#### [Passage for review]
##########

Thunder Bay

Newcomers can 'no longer find products' previously available at the Real Canadian Superstore

It's been a few months since the international aisle at the Real Canadian Superstore in Thunder Bay, Ont., made some noticeable changes — ones that have had "negative effects" on some newcomers to Canada, according to a teacher at the Thunder Bay Multicultural Association.
The international aisle at Real Canadian Superstore in Thunder Bay has made some noticeable changes over the last few months. (Christina Jung / CBC)

It's been a few months since the international aisle at the Real Canadian Superstore in Thunder Bay, Ont., made some noticeable changes  — ones that have had "negative effects" on some newcomers to Canada, according to a teacher at the Thunder Bay Multicultural Association.

The retail giant has stopped carrying a number of international products that were previously available; for example, red pepper paste.

##########

#### [Records provided]

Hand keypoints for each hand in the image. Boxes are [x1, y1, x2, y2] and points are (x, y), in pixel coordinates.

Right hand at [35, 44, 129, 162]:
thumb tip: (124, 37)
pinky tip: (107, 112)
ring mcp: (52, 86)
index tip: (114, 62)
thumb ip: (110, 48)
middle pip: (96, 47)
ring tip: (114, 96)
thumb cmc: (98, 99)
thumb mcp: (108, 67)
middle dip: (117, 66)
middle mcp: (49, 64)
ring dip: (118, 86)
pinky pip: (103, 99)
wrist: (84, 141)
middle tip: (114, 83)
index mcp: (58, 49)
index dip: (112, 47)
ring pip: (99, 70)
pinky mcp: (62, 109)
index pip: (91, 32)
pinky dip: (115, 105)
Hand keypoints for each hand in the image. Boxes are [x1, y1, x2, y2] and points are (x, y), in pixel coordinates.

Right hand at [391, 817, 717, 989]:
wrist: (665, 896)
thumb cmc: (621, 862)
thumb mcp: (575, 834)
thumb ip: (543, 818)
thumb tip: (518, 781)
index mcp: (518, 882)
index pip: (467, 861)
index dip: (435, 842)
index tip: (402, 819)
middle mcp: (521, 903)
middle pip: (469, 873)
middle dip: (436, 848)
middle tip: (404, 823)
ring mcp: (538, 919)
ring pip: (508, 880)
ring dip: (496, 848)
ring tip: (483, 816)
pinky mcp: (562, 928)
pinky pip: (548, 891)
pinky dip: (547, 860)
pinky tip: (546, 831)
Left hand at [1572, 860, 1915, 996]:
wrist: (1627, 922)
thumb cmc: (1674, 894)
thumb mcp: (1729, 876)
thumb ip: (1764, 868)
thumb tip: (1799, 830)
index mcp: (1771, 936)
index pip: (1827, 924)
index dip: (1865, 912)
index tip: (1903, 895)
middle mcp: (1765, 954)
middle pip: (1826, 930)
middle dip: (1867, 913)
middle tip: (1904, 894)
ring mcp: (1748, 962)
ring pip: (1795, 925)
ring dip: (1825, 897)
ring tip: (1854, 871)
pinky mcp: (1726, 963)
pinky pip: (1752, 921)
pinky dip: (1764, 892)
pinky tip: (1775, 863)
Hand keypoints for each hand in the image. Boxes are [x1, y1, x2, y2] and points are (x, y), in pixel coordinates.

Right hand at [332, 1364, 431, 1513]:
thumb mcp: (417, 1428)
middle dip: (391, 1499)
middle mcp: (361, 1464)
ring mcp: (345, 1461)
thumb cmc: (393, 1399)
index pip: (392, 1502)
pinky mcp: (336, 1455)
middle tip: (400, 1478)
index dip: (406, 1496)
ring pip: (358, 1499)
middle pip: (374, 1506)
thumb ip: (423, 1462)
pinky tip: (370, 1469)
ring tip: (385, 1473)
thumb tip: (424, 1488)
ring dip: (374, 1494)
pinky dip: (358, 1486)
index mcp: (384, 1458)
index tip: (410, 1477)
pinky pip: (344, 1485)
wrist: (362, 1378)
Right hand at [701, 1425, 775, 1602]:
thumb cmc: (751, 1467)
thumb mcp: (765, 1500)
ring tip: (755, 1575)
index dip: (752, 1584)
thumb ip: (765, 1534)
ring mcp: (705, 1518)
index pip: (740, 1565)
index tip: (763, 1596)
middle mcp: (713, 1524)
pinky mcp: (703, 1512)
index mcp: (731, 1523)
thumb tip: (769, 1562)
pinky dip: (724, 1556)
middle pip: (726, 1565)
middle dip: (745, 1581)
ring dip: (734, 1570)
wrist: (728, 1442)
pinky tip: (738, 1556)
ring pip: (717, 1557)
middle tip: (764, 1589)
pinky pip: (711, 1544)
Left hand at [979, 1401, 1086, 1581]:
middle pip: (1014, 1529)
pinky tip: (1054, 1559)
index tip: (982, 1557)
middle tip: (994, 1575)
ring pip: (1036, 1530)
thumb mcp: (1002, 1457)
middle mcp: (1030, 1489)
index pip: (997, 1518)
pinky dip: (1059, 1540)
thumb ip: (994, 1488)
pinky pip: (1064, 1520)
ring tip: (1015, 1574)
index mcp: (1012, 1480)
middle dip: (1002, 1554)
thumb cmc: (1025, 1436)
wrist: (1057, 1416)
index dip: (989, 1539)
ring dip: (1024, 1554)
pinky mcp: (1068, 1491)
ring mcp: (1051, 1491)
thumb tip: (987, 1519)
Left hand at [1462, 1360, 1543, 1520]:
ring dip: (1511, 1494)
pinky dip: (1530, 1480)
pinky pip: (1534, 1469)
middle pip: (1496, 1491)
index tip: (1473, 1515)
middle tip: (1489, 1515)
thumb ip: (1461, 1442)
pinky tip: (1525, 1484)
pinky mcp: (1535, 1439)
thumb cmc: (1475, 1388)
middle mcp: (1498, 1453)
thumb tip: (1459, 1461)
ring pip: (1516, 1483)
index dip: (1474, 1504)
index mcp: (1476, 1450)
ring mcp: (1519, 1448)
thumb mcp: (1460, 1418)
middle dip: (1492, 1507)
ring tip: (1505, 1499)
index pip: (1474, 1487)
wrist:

##########

#### [Tasks to perform]
(1) Do these statements agree with the Thunder Bay news story? Answer yes or no for each and quote the words from the story that decide it.
(a) The changes were made to the international aisle at the Real Canadian Superstore in Thunder Bay.
(b) The remark about "negative effects" on newcomers is credited to a store manager.
(c) Red pepper paste is named as an example of a product the store stopped carrying.
(2) Print the portion of the Thunder Bay news story starting at "Newcomers can 'no" and ending at "Jung / CBC)".
(3) Write what comes next in the Thunder Bay news story, beginning right after its final sentence.

#### [Responses by item number]
(1)
(a) Yes: "the international aisle at the Real Canadian Superstore in Thunder Bay, Ont., made some noticeable changes"
(b) No: "according to a teacher at the Thunder Bay Multicultural Association"
(c) Yes: "for example, red pepper paste"

(2)
Newcomers can 'no longer find products' previously available at the Real Canadian Superstore

It's been a few months since the international aisle at the Real Canadian Superstore in Thunder Bay, Ont., made some noticeable changes — ones that have had "negative effects" on some newcomers to Canada, according to a teacher at the Thunder Bay Multicultural Association.
The international aisle at Real Canadian Superstore in Thunder Bay has made some noticeable changes over the last few months. (Christina Jung / CBC)

(3)
A variety of different kinds of red pepper paste were available at the Real Canadian Superstore in Thunder Bay before the change. (Submitted by Khalil Ali)

"The students have mentioned that they can no longer find products that they were previously able to find in the Superstore and they do try to go elsewhere to look for the product, but aren't always successful," said KaeDee Stein, a teacher in the multicultural association's Language Instruction for Newcomers to Canada school.

Stein teaches English to newcomers, immigrants and refugees who come to Canada with "no English language knowledge," and know very little about their new home. She added that it's "unfortunate" that the Superstore, a division of Loblaw Companies Limited, no longer carries a lot of the products that the newcomers she teaches were previously able to find.

Students at a English learning school in Thunder Bay, Ont., says they've noticed a change at the international aisle at Real Canadian Superstore. (Christina Jung / Submitted)

"For the English language learners who don't know how to speak English, how to communicate what they want and are essentially alien to another country and are already feeling helpless ... they don't feel as independent as they used to," Stein said.

She said it's "upsetting and confusing" to them and, with language barriers and the other challenges of living in a foreign country, not being able to cook some of the dishes they are accustomed to has made "life even more difficult."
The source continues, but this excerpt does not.